Haley Radke: So good. Okay. Is there anything that I didn't ask you about? Just kind of this broad concept of grief and disenfranchised grief, any of those things that you think that adoptees specifically need to hear, understand, look into more?

Janet Nordine: I think it's really about realization and acceptance. If we can think about grief in a different way, we can think about it as it's part of the adoption process. It just is. I don't know if there's any way around it. It just is. We are missing the loss of our identity.

And that's truly what it is. And recognizing in ourself that we have disenfranchised grief. Maybe go doing a Google search. Actually, Wikipedia mentions adoptees and adoption as disenfranchised grief, both for the birth mother and for the adoptee.

I'm sure some adopted person had edited it, helping other people understand it. And helping other people understand how we feel. It's up to us to explain how we feel and to find that person that will listen, even if we have to tell it a hundred times.
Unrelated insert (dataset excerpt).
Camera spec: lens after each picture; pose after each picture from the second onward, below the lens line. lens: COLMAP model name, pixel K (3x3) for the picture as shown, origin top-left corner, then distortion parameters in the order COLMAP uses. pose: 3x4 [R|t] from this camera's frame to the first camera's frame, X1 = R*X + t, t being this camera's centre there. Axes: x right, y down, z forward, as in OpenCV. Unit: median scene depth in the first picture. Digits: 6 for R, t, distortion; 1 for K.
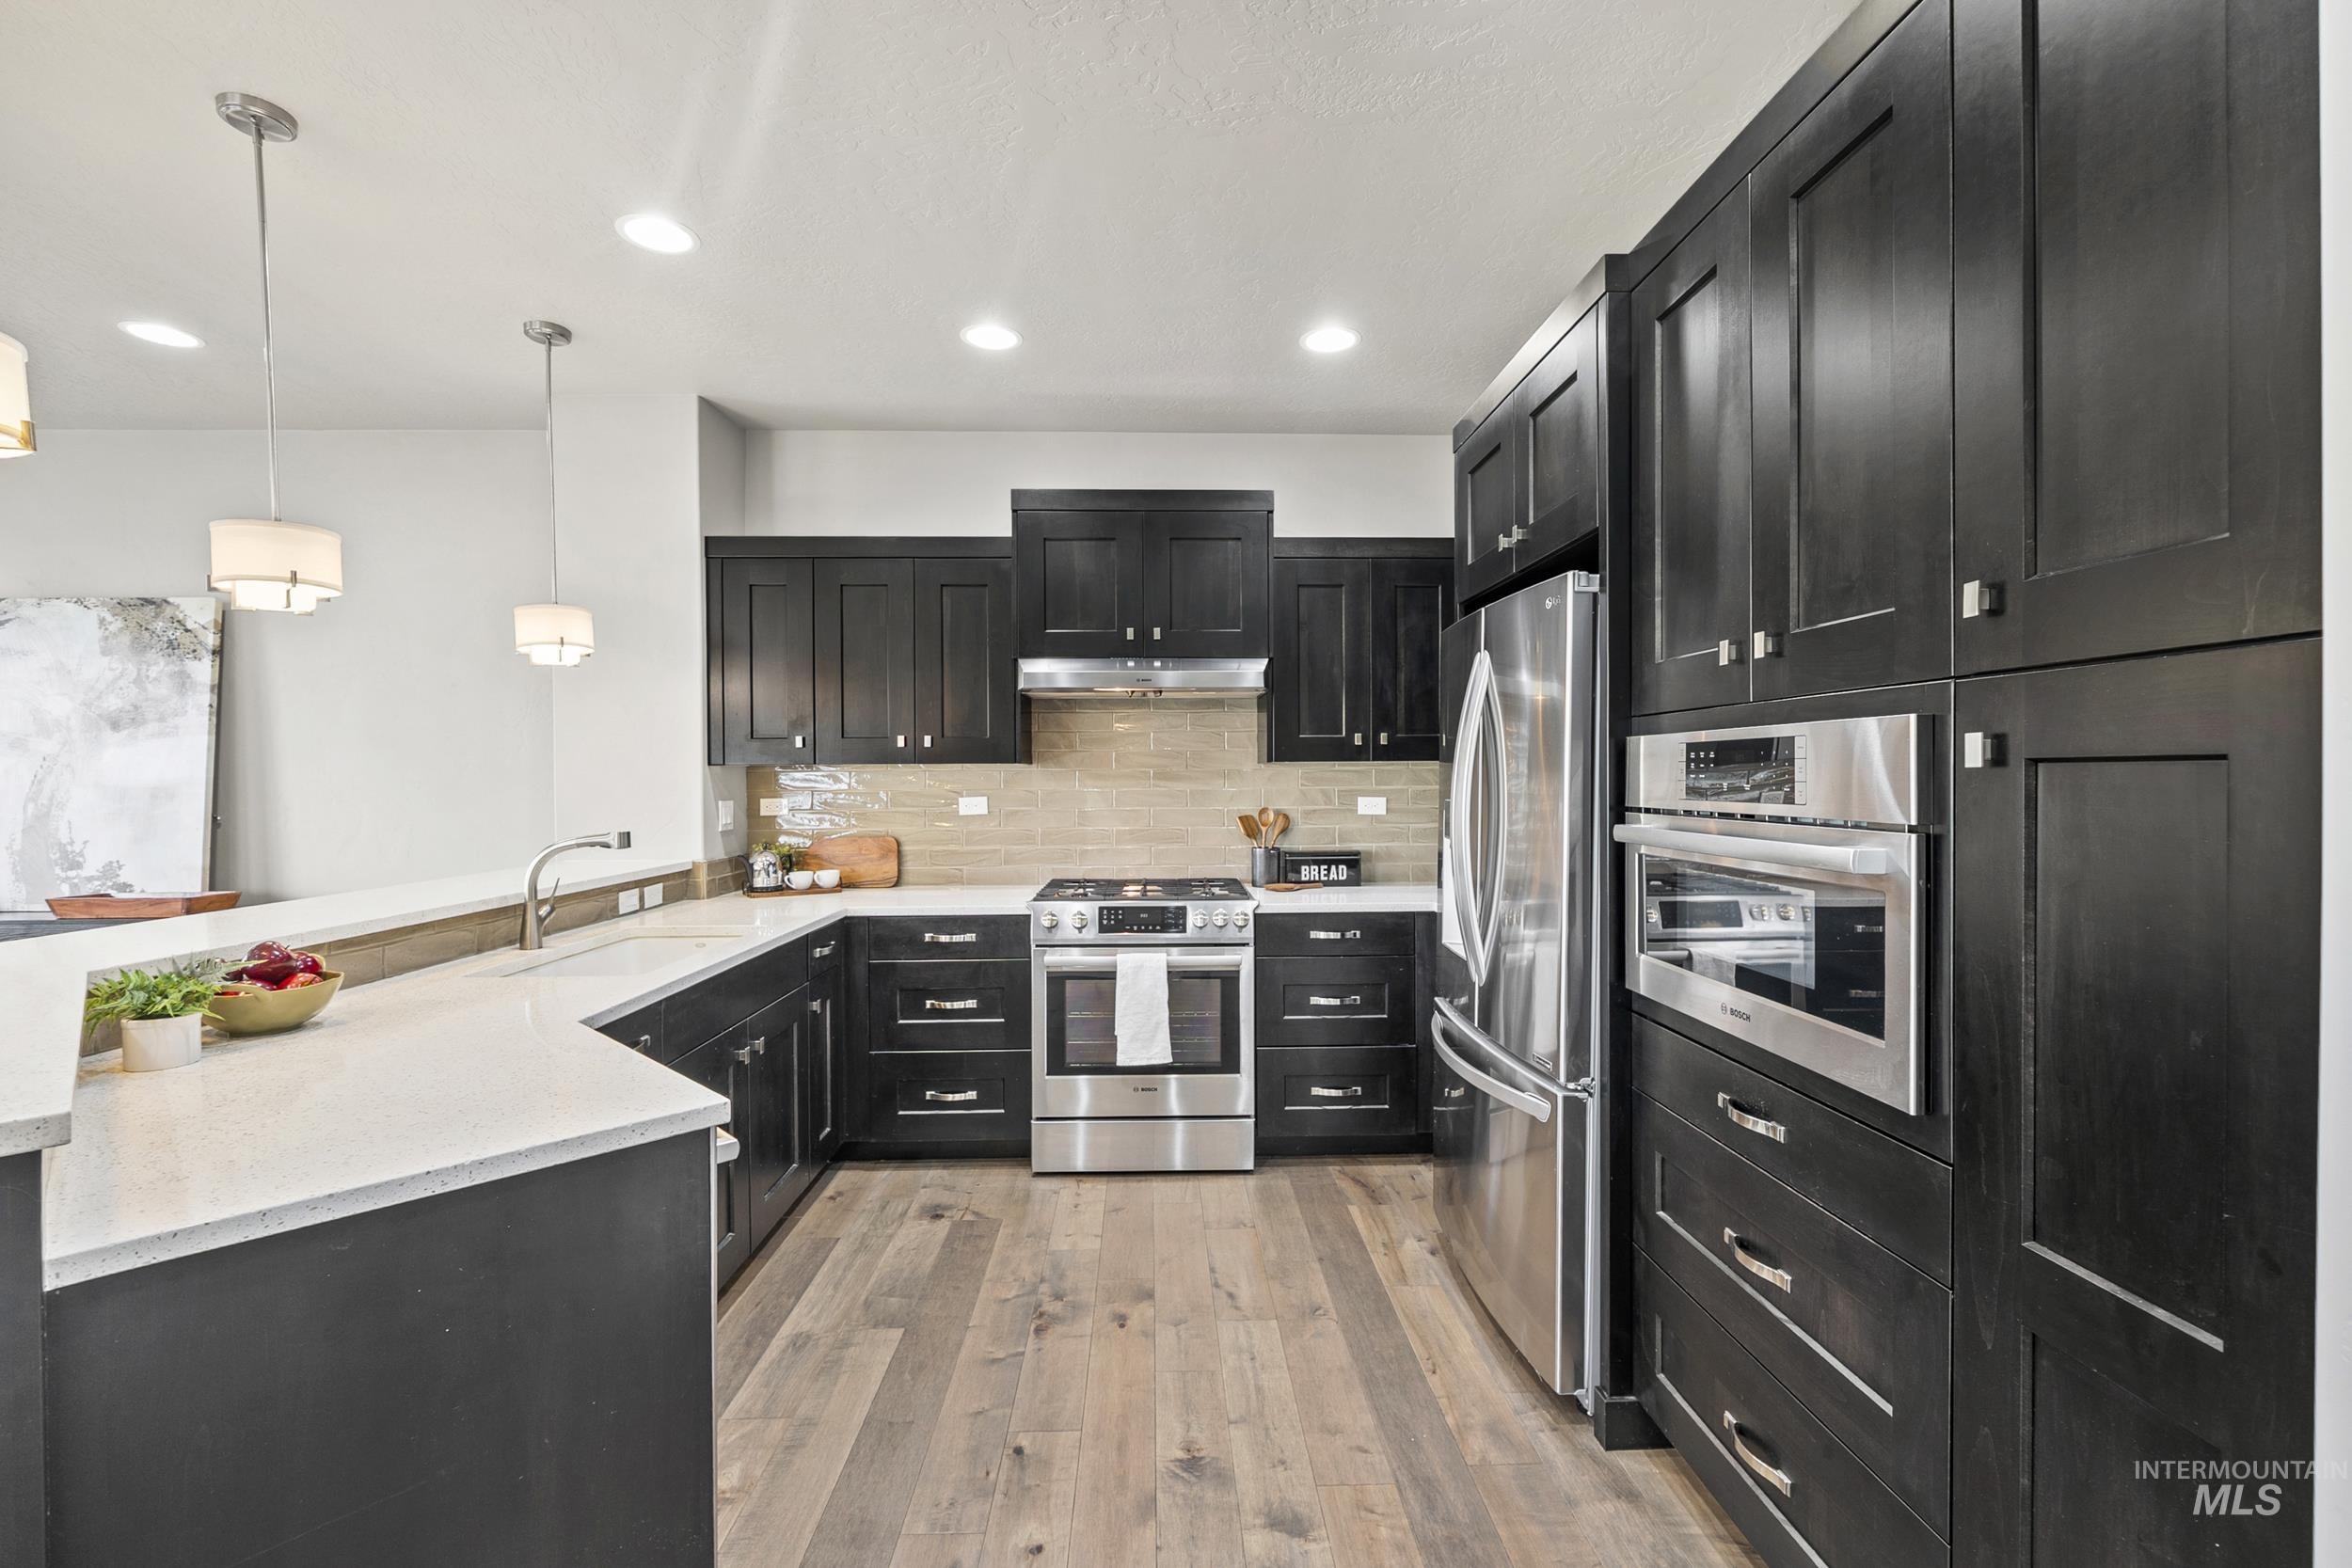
lens RADIAL K [[926.4, 0, 1176.0], [0, 926.4, 784.0], [0, 0, 1]] dist [-0.000665, -0.000239]
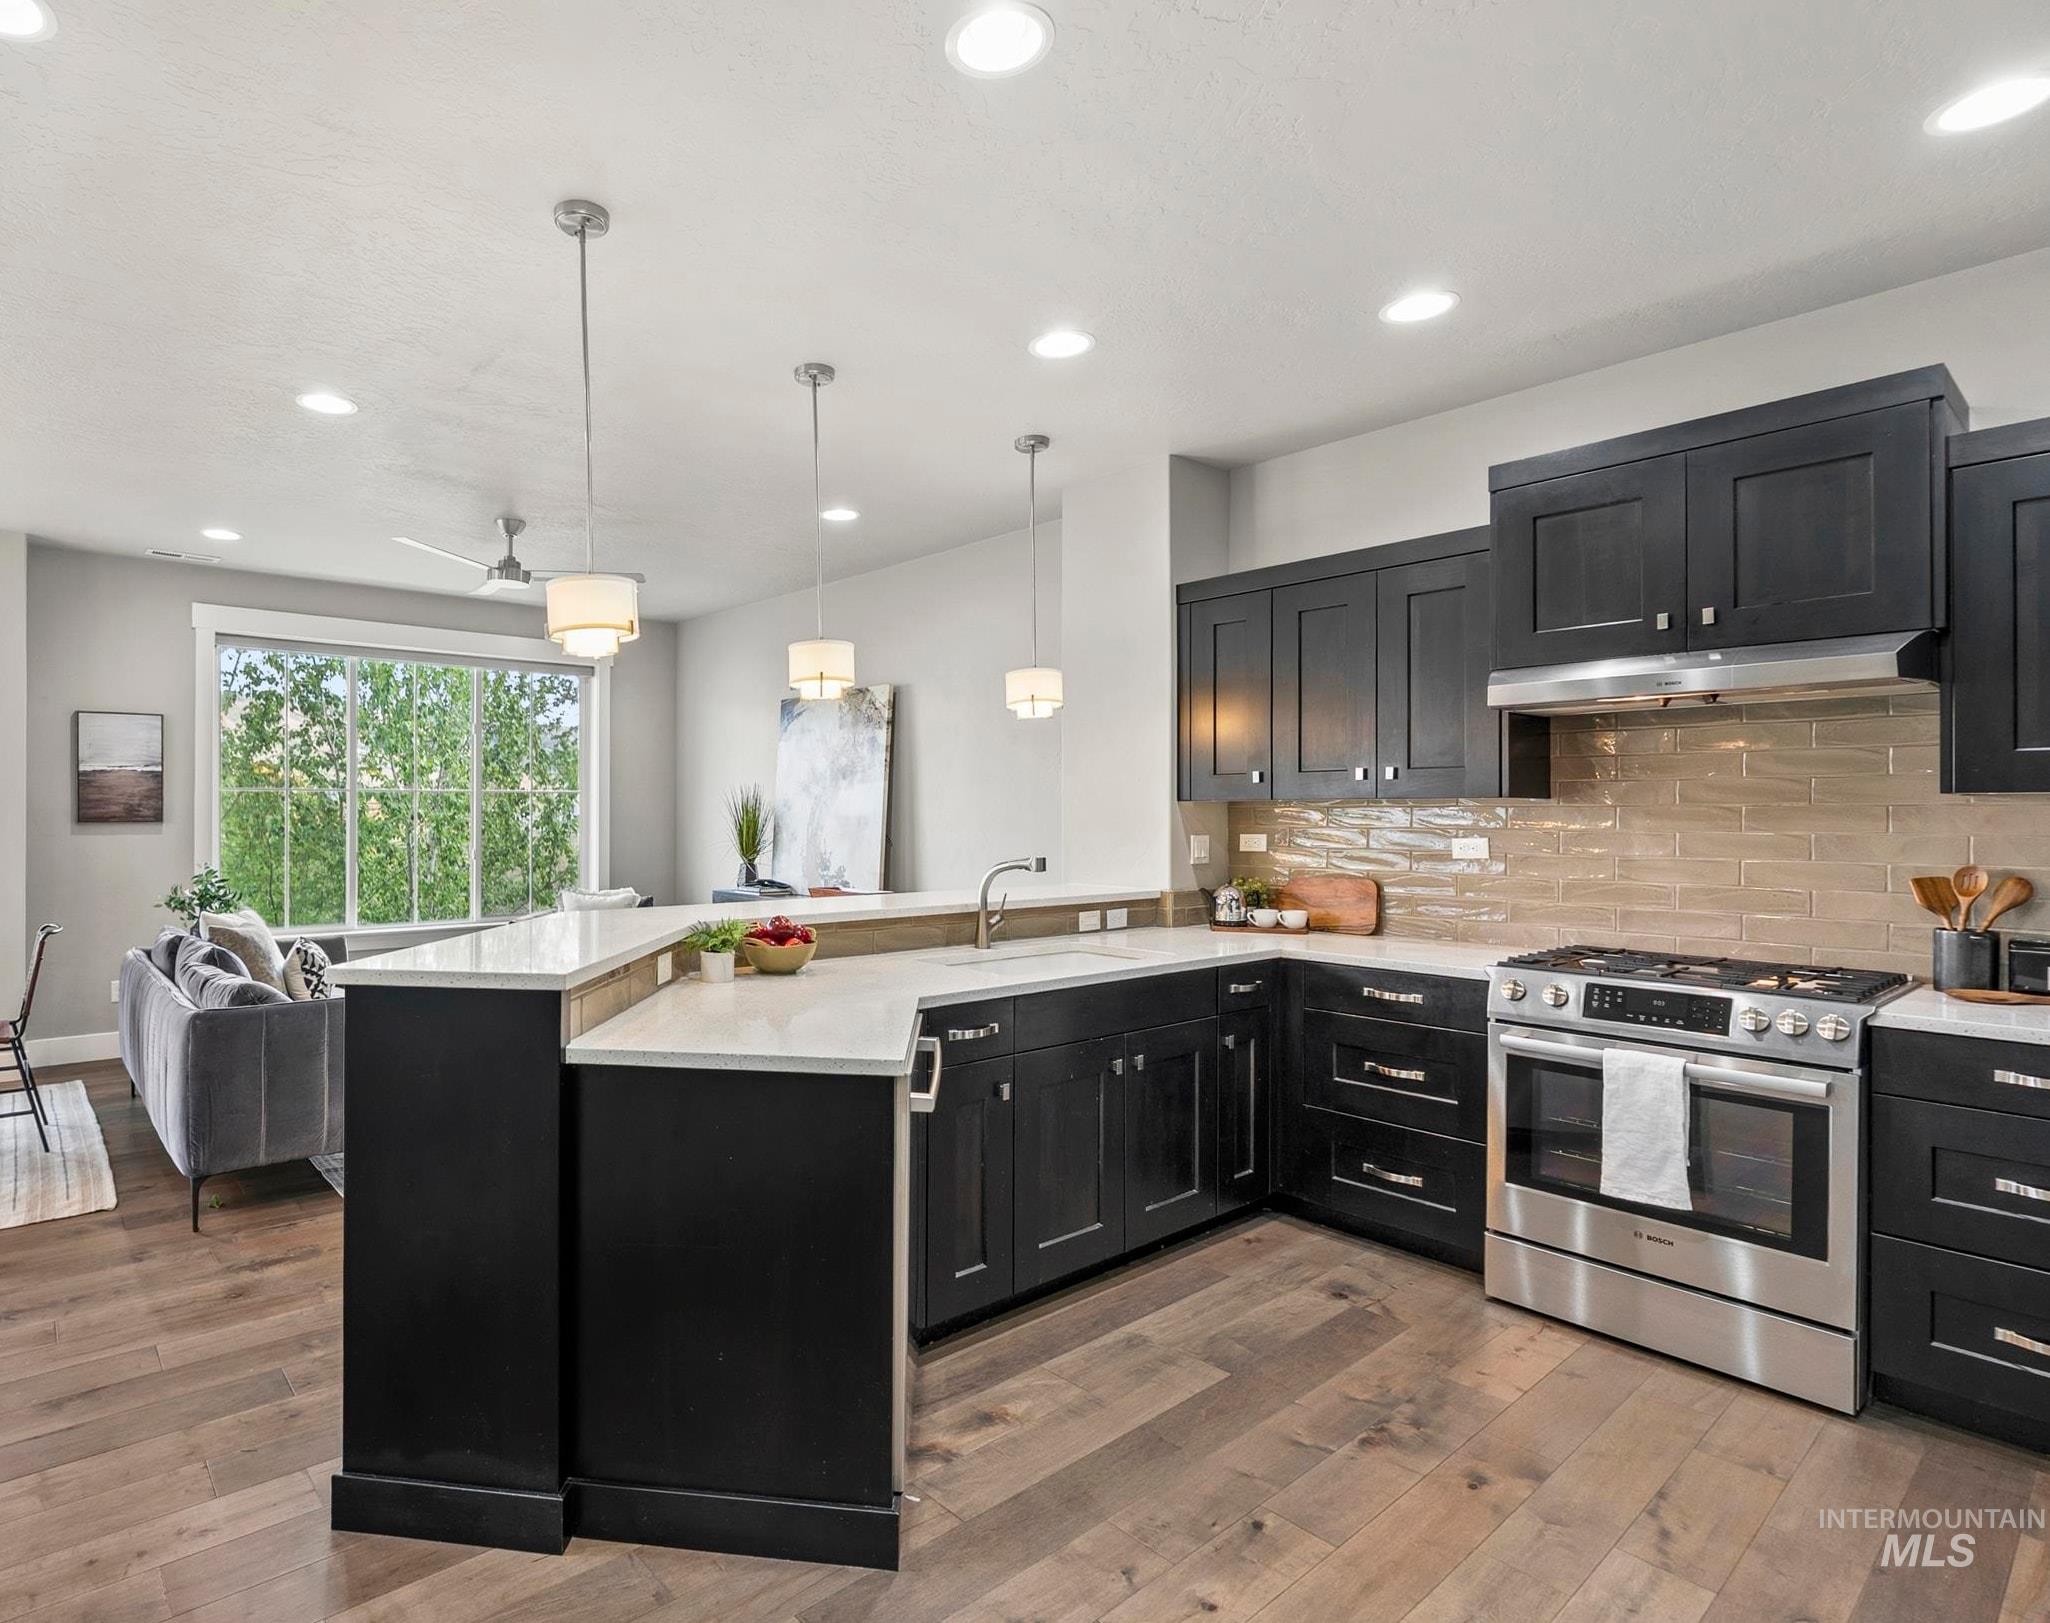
lens RADIAL K [[1101.8, 0, 1025.0], [0, 1101.8, 811.5], [0, 0, 1]] dist [-0.000872, 0.000506]
pose [[0.653468, 0.004222, -0.756943, 0.324629], [-0.011532, 0.999924, -0.004378, -0.000609], [0.756866, 0.011590, 0.653467, 0.047444]]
Haley Radke: Yes. I mean, I think that's such a good reminder for us, really.

People can't read our minds. And speaking up is so important. That's what you and I are doing here and so many other adoptees are starting to do more and more of that publicly, but also just with their friends or their spouses.

Just having these conversations with their partners and looking at these things at a deeper level is helping us heal.

Janet Nordine: I have been doing several trainings this year to enhance my therapy skills. Every conference I've been to that has brought adoption up incorrectly, I've raised my hand and corrected every time. I just can't keep my mouth closed.

I need to speak up and I need other clinicians to understand that adoption is trauma. And I've had some odd looks and some heads turn, and then people have come up privately and talked to me and it's been a really good experience.

So I think the more we speak up, the more the truth will get out.

Haley Radke: And it takes a number of times for people to hear it and actually get it. So there's not gonna be too many times to talk about it.

Janet Nordine: Right. And each time I do it, it heals another place in me, each time. Because I get more and more courage and more and more confidence in my own story and in my ability to share what it's like to be adopted and how I grieve.

And how adoptees grieve.

Haley Radke: Yeah. Absolutely. Well, speaking of courage, Janet, where can we connect with you online?

Janet Nordine: Well, I have a blog that I've been writing since I entered reunion and it's called experiencecourage.com. That has been my tagline for many years and just speaks to who I am as a person and how I try to live my life with experiencing new things and having courage.

Haley Radke: Well, thank you so much for teaching us about grief today. It was such a pleasure to speak with you.